Neither can you think clearly…, whether the inaccurate result is, is the volume more or is it less, or what happens? You get what I’m saying?… Ok, this would be a lot more precise and specific in your language when you say ‘Marbles are placed gently in the measuring cylinder to prevent splashing,’ yes, but why do you want to prevent splashing? Because splashing would affect the result in this way [pointing to the slide] ok, it will cause the volume of the marble being determined to be smaller than the true volume… State whether it is really smaller or larger volume that would result in the inaccuracy. Don’t just use words like “inaccurate”. Can? Ok, the next question.

Learning Points

In the above vignette, the teacher asks the pupils to pay special attention to the words they use in their writing. There are several points we can comment and reflect upon.

First, pupils may not know that the expression “inaccurate result” is not precise enough unless being told so explicitly. To the average Secondary 1 pupil, who is just an apprentice in observing nature and recording his or her observations, the phrase “inaccurate result” may already seem very accurate. Therefore the science teacher clearly needs to teach the pupils the conventions of writing science as well as doing science. When I was in the classroom, I noticed that a significant number of pupils immediately followed the teacher’s advice and wrote in their Practical books that the value observed would be less than the true value.

Second, the teacher starts with one pupil’s response and explains why that response is insufficient. At least in her class, this was an efficient method of pointing out and correcting errors in students’ writing. Other pupils may then realise that the teacher is talking about a common error.

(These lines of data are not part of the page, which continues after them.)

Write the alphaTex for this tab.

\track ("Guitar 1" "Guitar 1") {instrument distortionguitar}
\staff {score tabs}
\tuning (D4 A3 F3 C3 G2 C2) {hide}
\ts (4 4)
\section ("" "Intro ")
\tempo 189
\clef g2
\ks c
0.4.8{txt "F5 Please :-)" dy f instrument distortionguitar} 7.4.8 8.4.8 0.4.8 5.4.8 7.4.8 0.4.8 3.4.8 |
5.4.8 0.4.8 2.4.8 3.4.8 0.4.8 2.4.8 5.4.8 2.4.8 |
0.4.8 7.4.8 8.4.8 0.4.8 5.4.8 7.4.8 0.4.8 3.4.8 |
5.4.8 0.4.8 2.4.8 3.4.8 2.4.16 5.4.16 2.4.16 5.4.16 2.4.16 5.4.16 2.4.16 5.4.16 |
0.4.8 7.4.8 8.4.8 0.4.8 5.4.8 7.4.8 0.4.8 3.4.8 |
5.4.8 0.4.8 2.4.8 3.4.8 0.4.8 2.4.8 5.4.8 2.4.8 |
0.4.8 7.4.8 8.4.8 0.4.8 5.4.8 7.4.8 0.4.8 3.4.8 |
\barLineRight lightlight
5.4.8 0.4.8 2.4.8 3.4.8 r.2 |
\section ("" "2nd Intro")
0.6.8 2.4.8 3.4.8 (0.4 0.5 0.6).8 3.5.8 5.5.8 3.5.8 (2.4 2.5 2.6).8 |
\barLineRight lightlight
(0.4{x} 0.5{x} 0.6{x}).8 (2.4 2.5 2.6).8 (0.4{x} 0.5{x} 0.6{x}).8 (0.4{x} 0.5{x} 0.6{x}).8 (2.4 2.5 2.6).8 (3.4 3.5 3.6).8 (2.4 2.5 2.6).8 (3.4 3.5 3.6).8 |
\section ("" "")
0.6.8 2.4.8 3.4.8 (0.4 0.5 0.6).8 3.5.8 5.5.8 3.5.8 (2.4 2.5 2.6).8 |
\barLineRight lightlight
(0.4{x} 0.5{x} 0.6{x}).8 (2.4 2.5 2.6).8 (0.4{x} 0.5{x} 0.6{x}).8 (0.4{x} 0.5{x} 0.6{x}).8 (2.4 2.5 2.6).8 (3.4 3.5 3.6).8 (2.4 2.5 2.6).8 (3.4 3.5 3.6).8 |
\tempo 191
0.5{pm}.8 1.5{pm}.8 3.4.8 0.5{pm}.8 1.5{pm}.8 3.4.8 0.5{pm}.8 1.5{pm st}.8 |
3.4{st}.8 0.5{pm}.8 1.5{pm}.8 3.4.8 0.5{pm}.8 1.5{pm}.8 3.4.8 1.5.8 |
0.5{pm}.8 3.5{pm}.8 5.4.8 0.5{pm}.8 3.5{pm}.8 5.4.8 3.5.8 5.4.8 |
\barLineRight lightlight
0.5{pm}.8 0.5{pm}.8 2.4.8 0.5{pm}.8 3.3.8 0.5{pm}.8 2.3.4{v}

Third, phrases such as “inaccurate result” can be taken as non-technical or semi-technical and may not be perceived by teachers as particularly “hard”. But research has shown that pupils may find it hard to include these semi-technical words in their writing, along with technical words in science.

According to Wellington (2000, p. 168), technical words in science fall into four broad categories:

  1. Naming words, e.g. “meniscus”;
  2. Process words, e.g. “evaporation”;
  3. Concept words, e.g. “energy”; and
  4. Mathematical words and symbols.

Teachers should spend at least some time investigating how pupils use the different types of words in their writing, how and why they may stumble, and how best we can help them.

As hinted at by the teacher in the above transcript, where pupils cannot use words appropriately in their writing, they cannot think appropriately either. This means that they have not mastered the concepts in question and that learning has not taken place sufficiently. Hence the need for the science teacher to be aware of possible difficulties words pose for the pupils.

On the other hand, words are part but not all of science writing; they are not the whole story. After all science writing does not consist of words piled up in a random manner.

In the next article, we will discuss how to teach science writing through the use of writing frames organised into text types such as reports, explanation, argumentation and experimental reports (Wellington & Osborne, 2001).

1 The use of the ellipsis ‘…’ indicates that some parts of her speech have been removed to save space. Square brackets ‘[  ]’ are used to give the contextual information accompanying the talk.

2 Pseudonym is used.

References
Wellington, J. (2000). Teaching and learning secondary science: Contemporary issues and practical approaches. London: Routledge.

Wellington, J., & Osborne, J. (2001). Language and literacy in science education. Buckingham: Open University Press.